Dr Chen described the team approach to tackling penicillin allergy screening, piloted at the Parkland Health and Hospital System in Dallas, here at the American College of Allergy, Asthma & Immunology 2016 Annual Scientific Meeting.
During an 18-month period, a dedicated allergy pharmacist looked over charts flagged by an algorithm developed to pinpoint patients who might need screening. The algorithm looked for patients coming into the hospital who reported a penicillin allergy and prioritized them for testing on the basis of the antibiotics they were receiving and whether they were at high risk for infection and would likely need antibiotics in future.
Of the 252 patients prioritized for testing, a large number had high-risk conditions — 90 patients had diabetes, 36 had HIV, 24 had malignancy, and 13 had immunosuppression.
Penicillin allergy testing was performed with a PRE-PEN skin test antigen, penicillin G skin prick and intradermal test, followed by oral amoxicillin 500 mg. Of the 252 patients tested, 223 (88.5%) were found not to be allergic.
“After a negative test, we educate the patient on the results” and explain to them that they can take penicillin now and into the future, said Dr Chen.
In addition, after a negative test, the penicillin allergy label was removed from the patient’s record. Care teams were then notified of results. In 77 of the 223 cases (34%), patients were switched from alternative beta-lactams to a penicillin or cephalosporin, which reduced the use of vancomycin by 34%, clindamycin by 61%, aztreonam by 68%, carbapenems by 50%, and fluoroquinolones by 36%.
The researchers estimated that this prevented 504 inpatient days and 648 outpatient days on alternative agents.
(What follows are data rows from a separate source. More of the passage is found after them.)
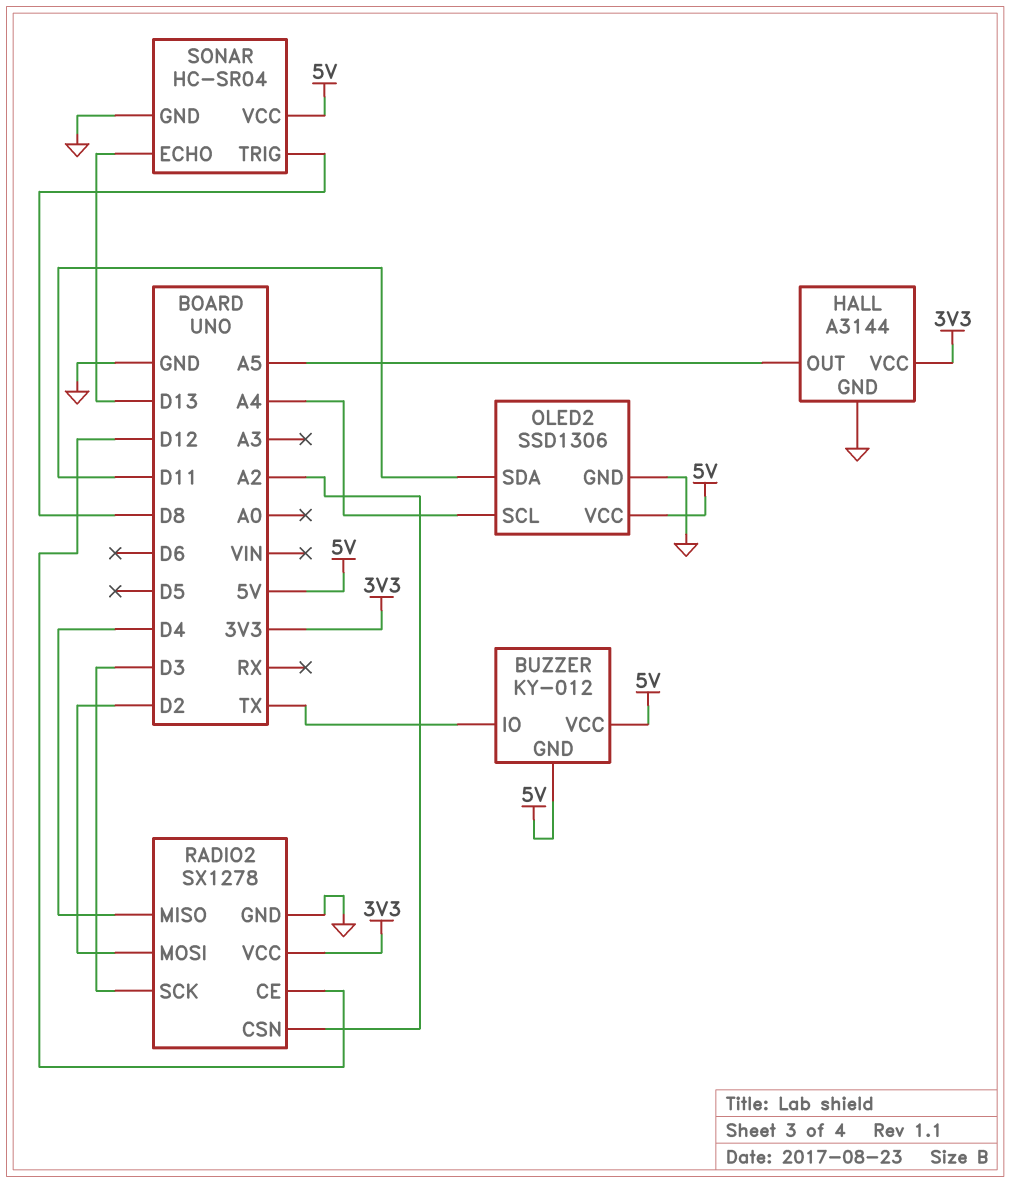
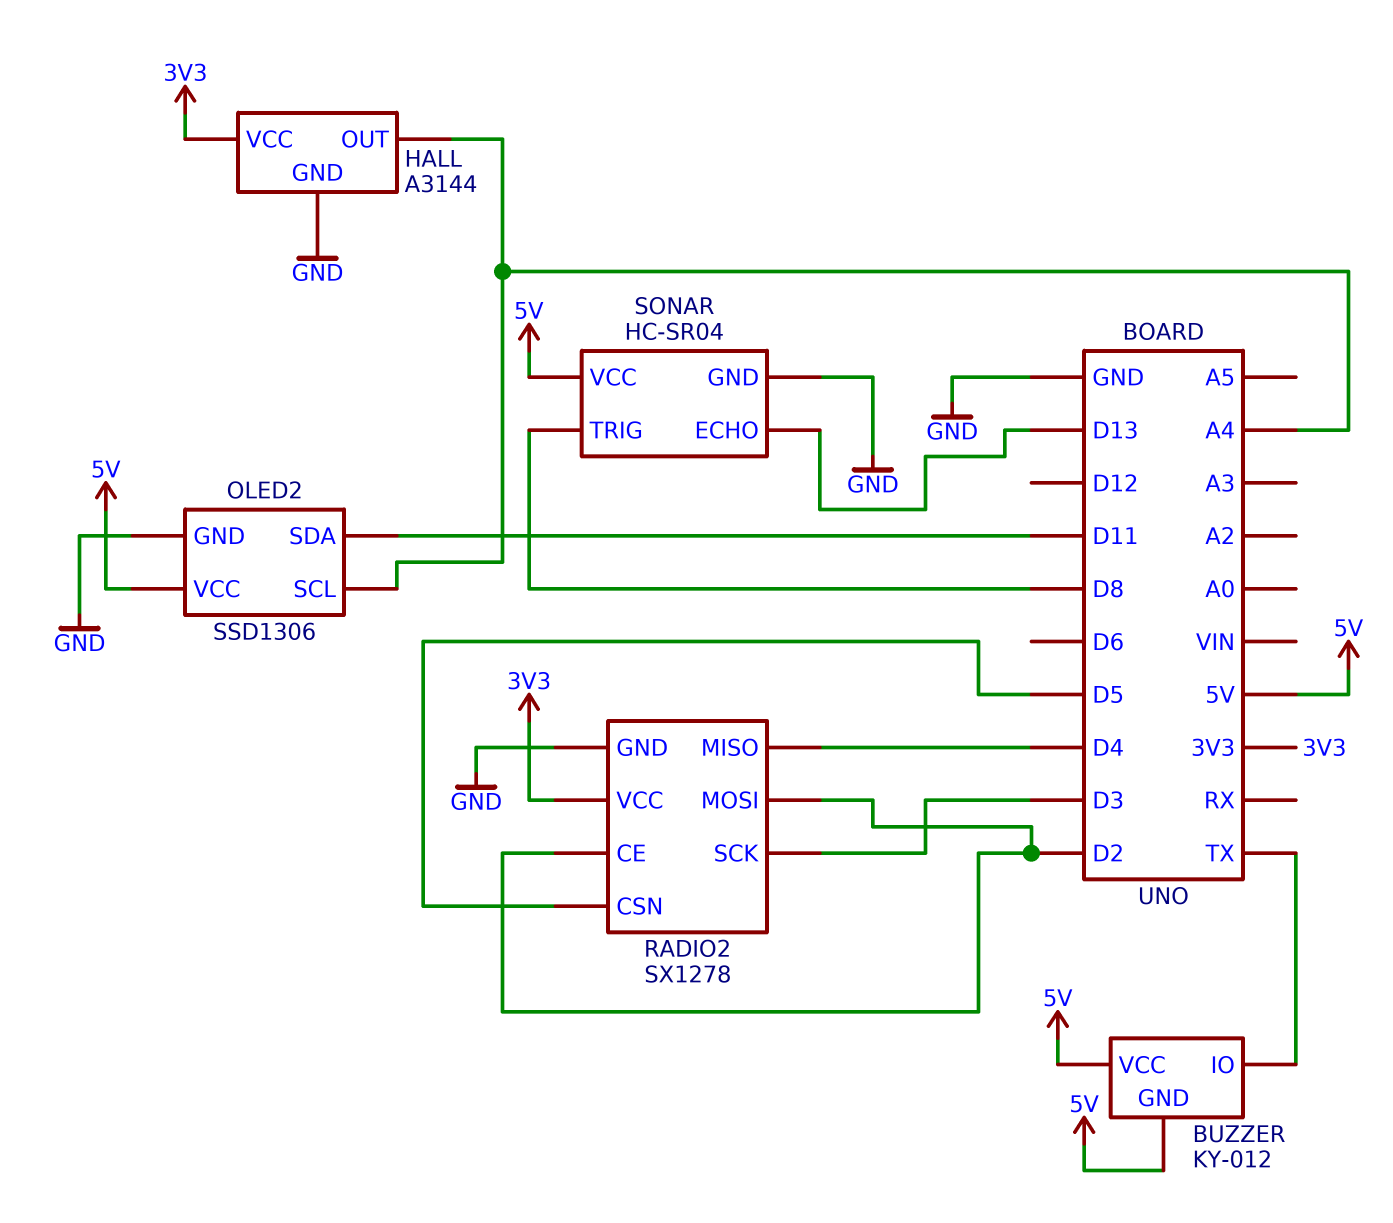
HALL pin OUT: A5 -> A4
RADIO2 pin CE: D12 -> D2
RADIO2 pin CSN: A2 -> D5

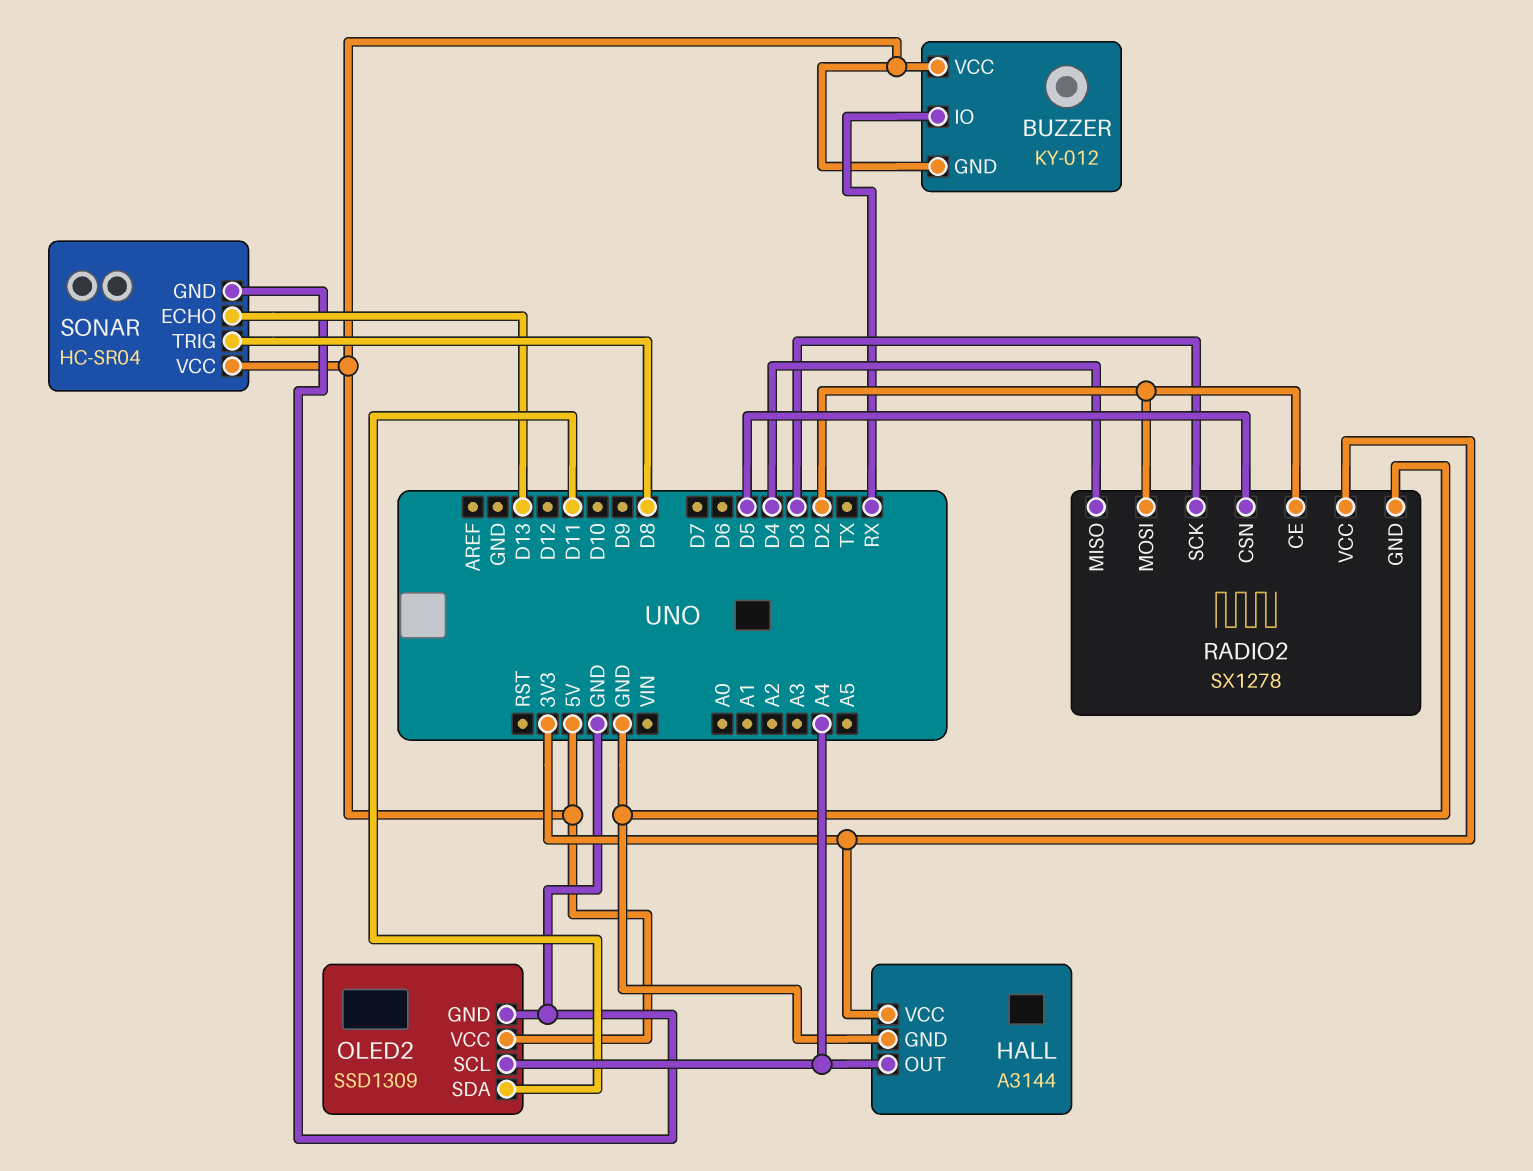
BUZZER pin IO: TX -> RX
OLED2: SSD1306 -> SSD1309

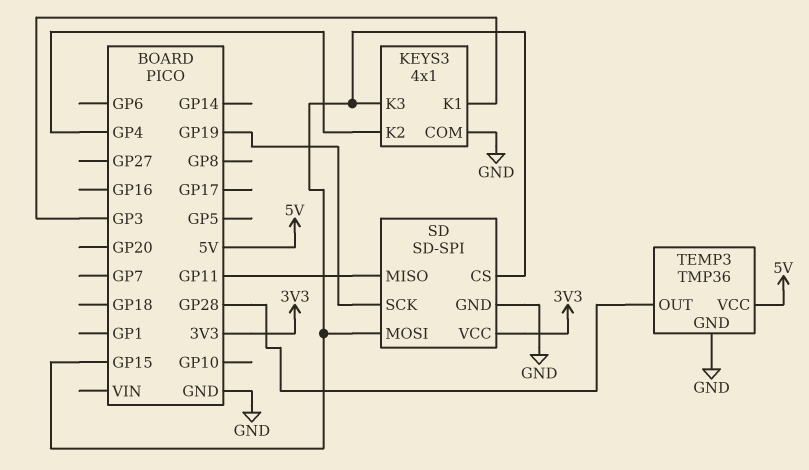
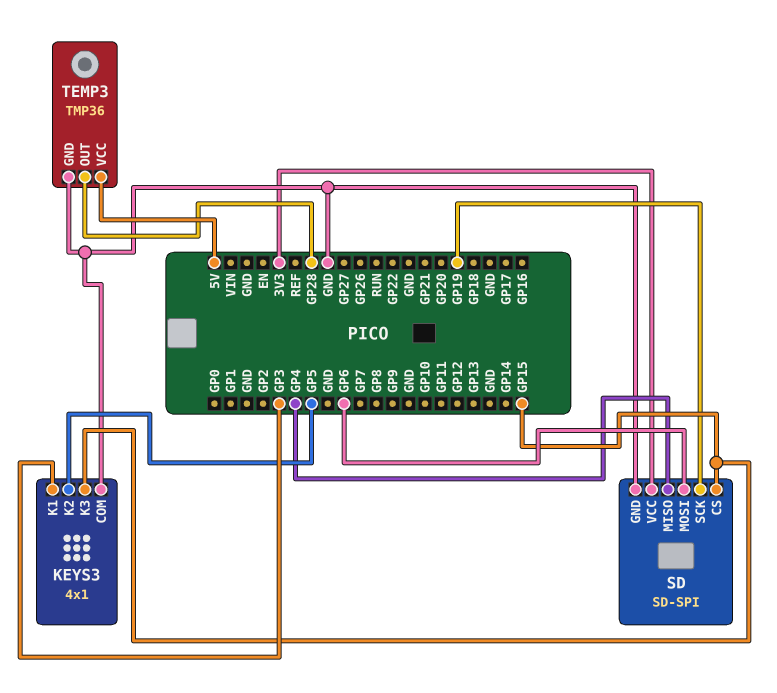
KEYS3 pin K2: GP4 -> GP5
SD pin MISO: GP11 -> GP4
SD pin MOSI: GP15 -> GP6

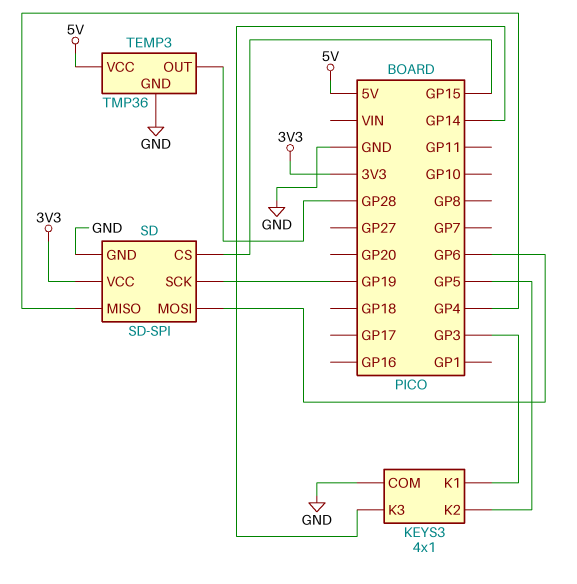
KEYS3 pin K3: GP15 -> GP14

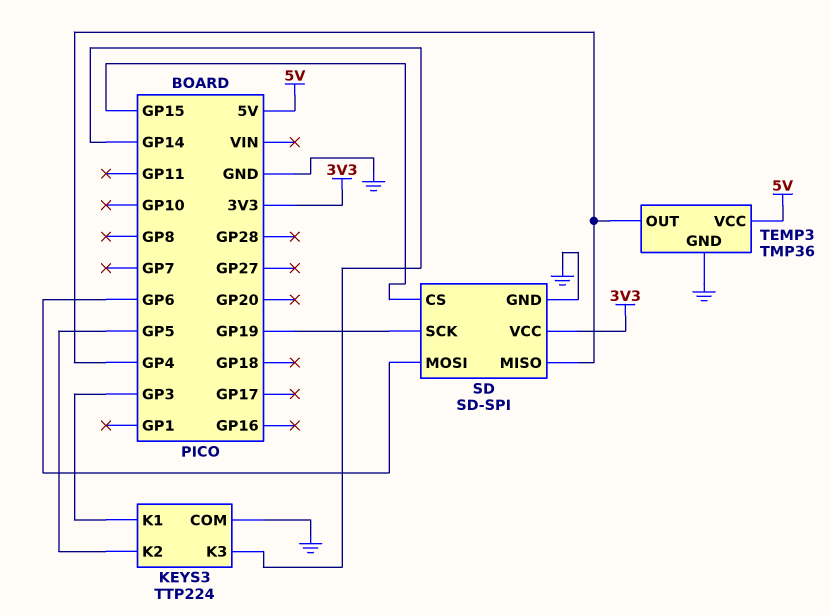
KEYS3: 4x1 -> TTP224
TEMP3 pin OUT: GP28 -> GP4

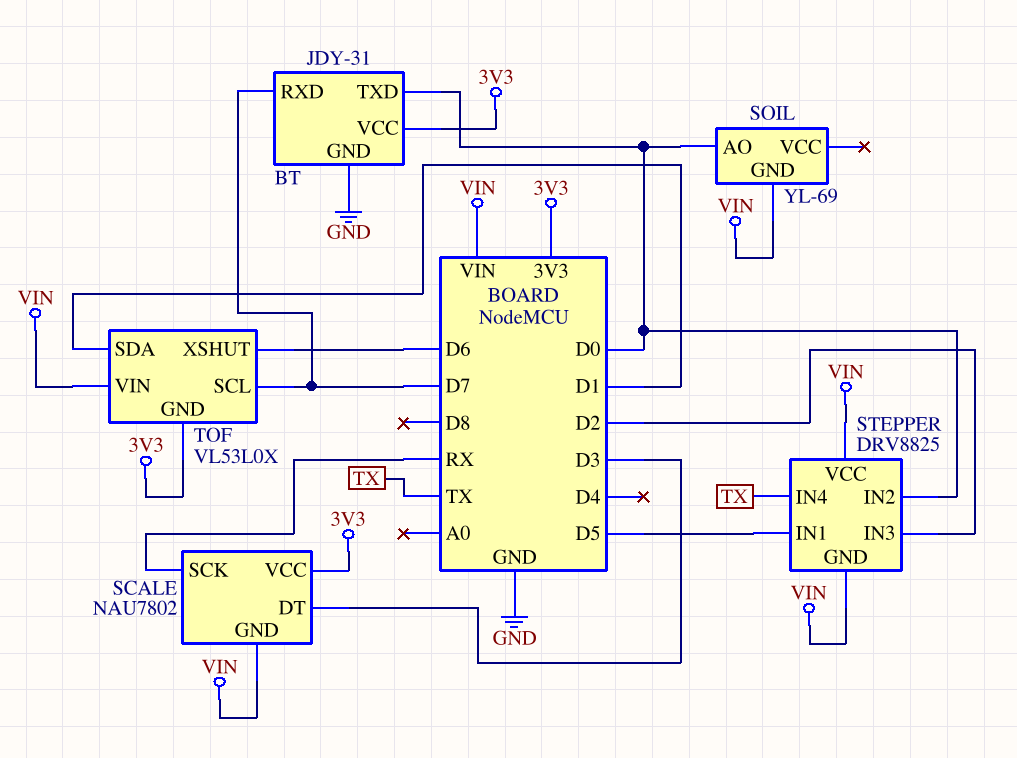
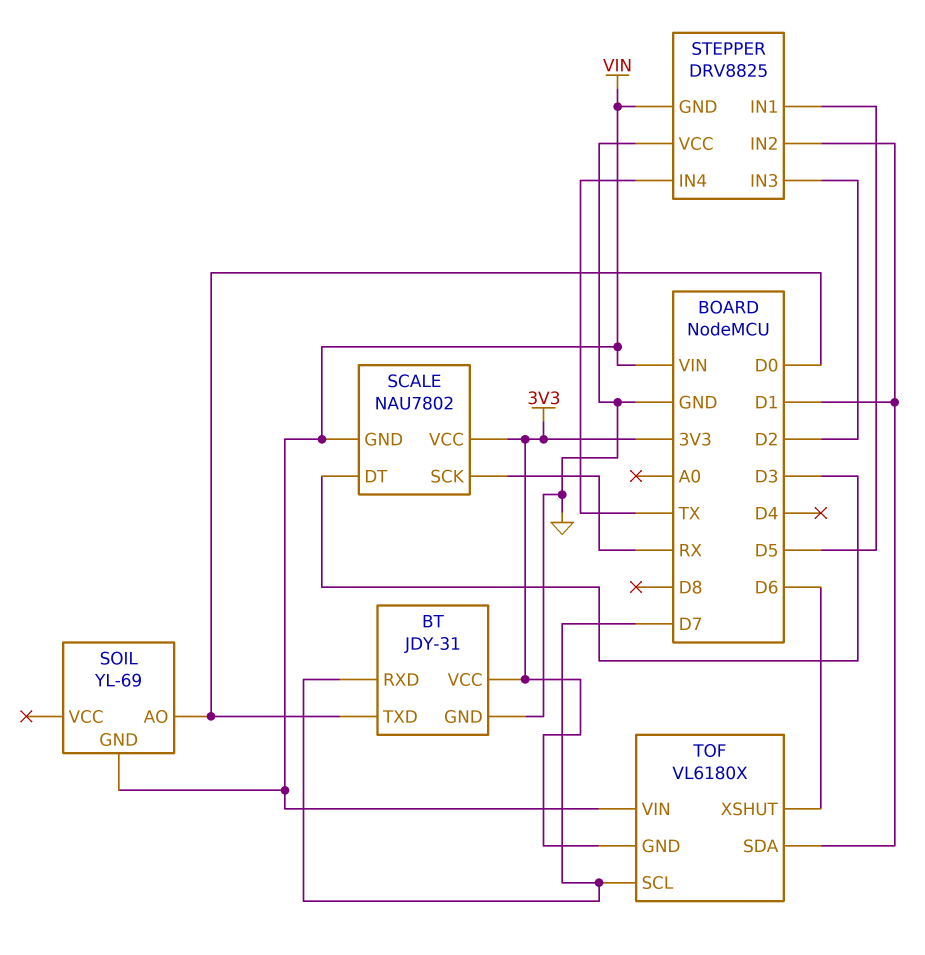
STEPPER pin IN2: D0 -> D1
STEPPER pin VCC: VIN -> GND
TOF: VL53L0X -> VL6180X

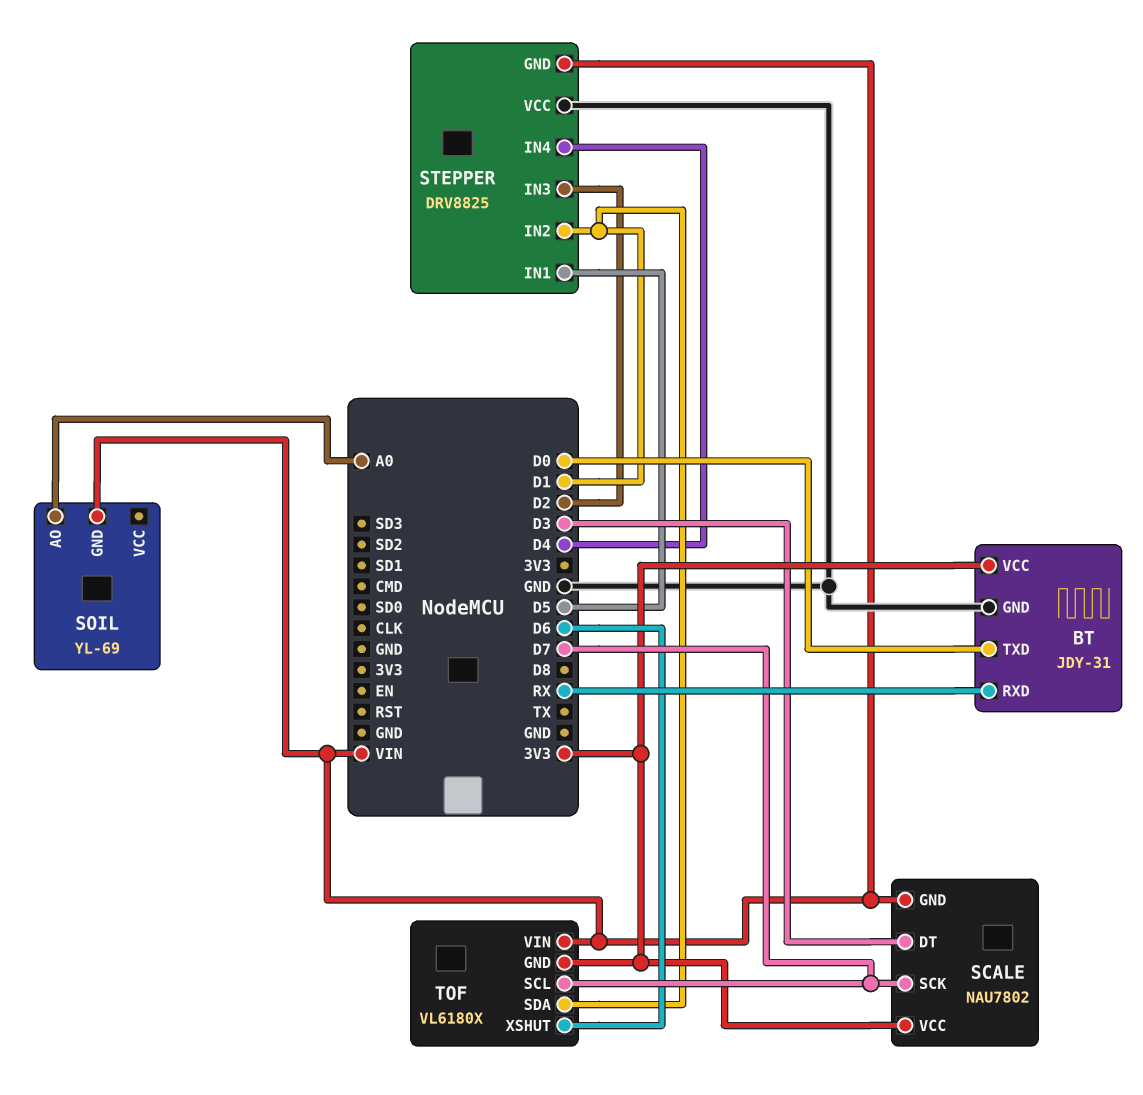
BT pin RXD: D7 -> RX
SCALE pin SCK: RX -> D7
SOIL pin AO: D0 -> A0
STEPPER pin IN4: TX -> D4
In addition, five patients (2%) were cleared of their allergy when researchers looked closely at their health record and found previous use of penicillin, despite a label of a penicillin allergy.
“The majority of patients report remote reaction histories, but the label sticks with them throughout their lives despite true allergy resolving with time,” Dr Chen explained. “There’s a misconception about the natural course of drug allergy.”
Simply having the label of penicillin allergy on an electronic medical record is associated with higher rates of infection with Clostridium difficile, methicillin-resistant Staphylococcus aureus, and vancomycin-resistant enterococci, and increased rates of hospitalization. “If we can clarify the allergy status and eliminate some of these complications, that’s the biggest benefit,” he said.
In the study cohort, 19 patients (7.5%) did not complete testing and five (1.9%) tested positive. The patients who tested positive had a history of urticaria or angioedema skin reaction with penicillin, associated with itching, which usually resolves within 24 hours, Dr Chen said.
One patient reported having had a reaction in the previous year, two patients in the previous 5 to 9 years, one patient in the previous 10 to 19 years, and one patient in the previous 20 years.
“In our institution, we’re hoping to implement a similar protocol,” said Connie Lin, MD, a fellow at the University of California, Los Angeles. She noted that as well as being important for antimicrobial stewardship, it is also beneficial for cost-effectiveness, because some beta-lactam alternatives are more expensive. “It’s good to know that someone’s already done this successfully. This is a really good model,” she said.
According to the latest guidelines from the Infectious Diseases Society of America and the Society for Healthcare Epidemiology of America, allergy testing is recommended to improve antimicrobial stewardship, but few hospitals have allergist-directed protocols dedicated to this.
“It’s going to take a concerted effort on the part of allergists and all of our colleagues to improve understanding of penicillin allergy testing and how it might offer benefits for antimicrobial stewardship,” Dr Chen explained. “Our model could make a big difference.”